Fluent Random Picker is a user-friendly, but also performant .NET library that simplifies random value selection / picking. It allows you to specify probabilities and weights for each value, making it easy to handle complex randomization tasks.
To get started, use the Out.Of() syntax as shown in the examples below:
Examples
The easiest example
var randomNumber = Out.Of().Value(5).AndValue(6).PickOne();
// randomNumber is 5 or 6 with equal probability.
Specifying percentages
var randomChar = Out.Of()
.Value('a').WithPercentage(70)
.AndValue('b').WithPercentage(30)
.PickOne();
// randomChar is 'a' with a probability of 70 % and 'b' with a probability of 30 %.
Specifying weights
var randomString = Out.Of()
.Value("hello").WithWeight(2)
.AndValue("world").WithWeight(3)
.PickOne();
// randomString is "hello" or "world", but the probability for "world" is 1.5 times as high.
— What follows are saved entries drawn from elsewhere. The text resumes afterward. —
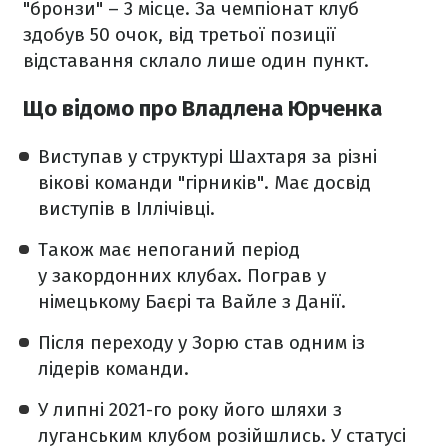
"бронзи" – 3 місце. За чемпіонат клуб
здобув 50 очок, від третьої позиції
відставання склало лише один пункт.
Що відомо про Владлена Юрченка
Виступав у структурі Шахтаря за різні
вікові команди "гірників". Має досвід
виступів в Іллічівці.
Також має непоганий період
у закордонних клубах. Пограв у
німецькому Баєрі та Вайле з Данії.
Після переходу у Зорю став одним із
лідерів команди.
У липні 2021-го року його шляхи з
луганським клубом розійшлись. У статусі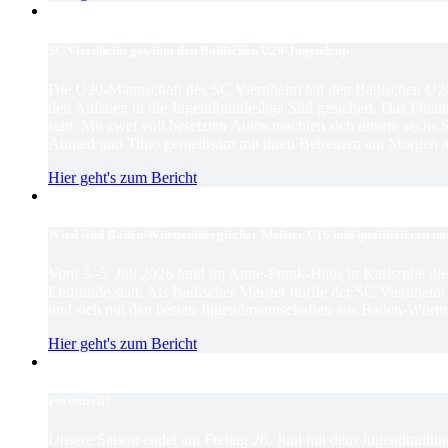
SC Viernheim gewinnt den Badischen U20-Jugendcup
Die U20-Mannschaft des SC Viernheim hat den Badischen U2
den Aufstieg in die Jugendbundesliga Süd gesichert. Das Finaltu
statt. Mit zwei voll besetzten Autos machten sich unsere sechs
Ahmed und Timo gemeinsam mit ihren Betreuern am Morgen au
Hier geht's zum Bericht
Wird sind Baden-Württembergischer Meister U16 und qualifizieren un
Vom 3.-5. Juli 2026 fand im Anne-Frank-Haus in Karlsruhe d
Endrunde statt. Als Badischer Meister durfte der SC Viernhei
und sich mit den besten Jugendmannschaften aus Baden-Württ
Hier geht's zum Bericht
Ferienzeit!
Unsere Saison endet am Freitag 26. Juni mit dem Jugendtrain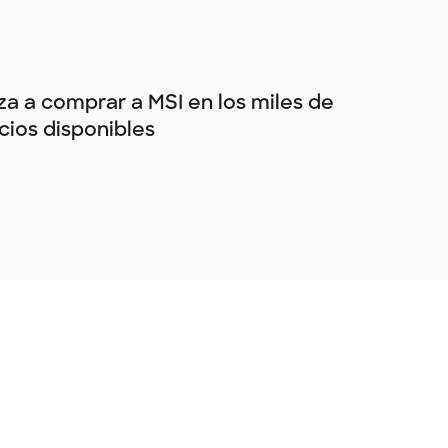
a a comprar a MSI en los miles de
ios disponibles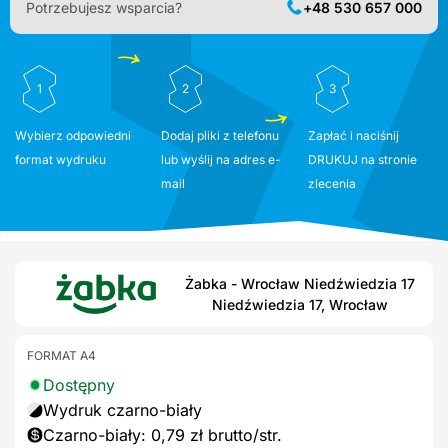
Potrzebujesz wsparcia?
+48 530 657 000
1
2
3
Wybierz odpowiedni
Dodaj pliki z telefonu
Zapłać i naciśnij
format wydruku
lub wyślij na adres e-
DRUKUJ na stronie
mail
zlecenia
Żabka - Wrocław Niedźwiedzia 17
Niedźwiedzia 17, Wrocław
FORMAT A4
Dostępny
Wydruk czarno-biały
Czarno-biały: 0,79 zł brutto/str.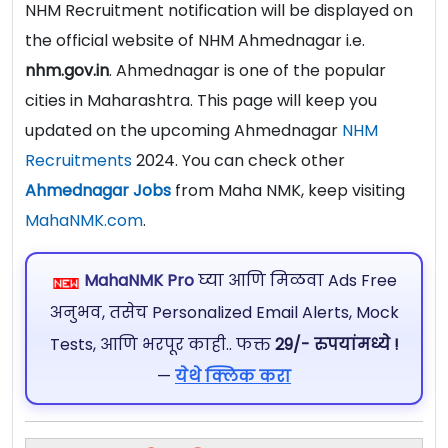
NHM Recruitment notification will be displayed on
the official website of NHM Ahmednagar i.e.
nhm.gov.in
. Ahmednagar is one of the popular
cities in Maharashtra. This page will keep you
updated on the upcoming Ahmednagar
NHM
Recruitments
2024. You can check other
Ahmednagar Jobs
from Maha NMK, keep visiting
MahaNMK.com
.
MahaNMK Pro
घ्या आणि मिळवा Ads Free
अनुभव, तसेच Personalized Email Alerts, Mock
Tests, आणि भरपूर काही.. फक्त
29/- रुपयांमध्ये !
—
येथे क्लिक करा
Specifying multiple values
var randomChar = Out.Of().Values(new List<char> { 'a', 'b' })
.WithPercentages(new List<int> { 70, 30 })
.PickOne();
// randomChar is 'a' with a probability of 70 % and 'b' with a probability of 30 %.
var randomChar = Out.Of().Values(new HashSet<string> { "hello", "world" })
.WithWeights(new List<int> { 2, 3 })
.PickOne();
// randomString is "hello" or "world", but the probability for "world" is 1.5 times as high.
Picking multiple values
var randomInts = Out.Of()
.Value(1).WithPercentage(70)
.AndValue(10).WithPercentage(15)
.AndValue(100).WithPercentage(10)
.AndValue(1000).WithPercentage(5)
.Pick(5);
// randomInts can be [1, 1, 1, 1, 1] with a higher probability or [1, 1, 100, 10, 1]
// or even [1000, 1000, 1000, 1000, 1000] with a very small probability.
Picking distinct values
var randomInts = Out.Of()
.Values(new List<int> { 1, 10, 100, 1000 })
.WithPercentages(70, 15, 10, 5)
.PickDistinct(2);
// randomInts can be [1, 10], [1, 100], ..., [1000, 100], but not [1, 1], [10, 10], ...
Using external types with weight/percentage information
class Item {
public int Rarity { get; set; }
public string Name { get; set; }
}
var items = new Item[]
{
new Item { Name = "Stone", Rarity = 5 }, // common
new Item { Name = "Silver helmet", Rarity = 2 }, // uncommon
new Item { Name = "Gold sword", Rarity = 1 }, // rare
};
var itemName = Out.Of()
.PrioritizedElements(items)
.WithValueSelector(x => x.Name)
.AndWeightSelector(x => x.Rarity)
.PickOne();
// itemName is "Stone" in 5/8 of the cases, "Silver helmet" in 2/8 of the cases and "Gold sword" in 1/8 of the cases.
// If no value selector is specified, the whole item object will be returned instead of only its name.
Omitting percentages or weights
var randomChar = Out.Of()
.Value('a').WithPercentage(80)
.AndValue('b') // no percentage
.AndValue('c') // no percentage
.PickOne();
// The missing percentages to reach 100% are equally distributed on the values without specified percentages.
// Attention! The missing percentages to reach 100% must be divisible without remainder through the number of values without percentages.
// randomChar is 'a' with a probability of 80% or 'b' or 'c' with a probability of each 10%.
var randomString = Out.Of()
.Value("hello").WithWeight(4)
.AndValue("world") // no weight
.PickOne();
// The default weight is 1.
// randomString is "hello" with a probability of 80% (4 of 5) and "world" with a probability of 20% (1 of 5).
Specifying the returned type explicitly
var operation = Out.Of<Func<long, long>>()
.Value(i => i + 2)
.AndValue(i => i * 2)
.AndValue(i => (long)Math.Pow(i, 2))
.AndValue(i => (long)Math.Pow(i, i))
.PickOne();
var result = operation(10);
// result equals 10 + 2 or 10 * 2 or 10^2 or 10^10.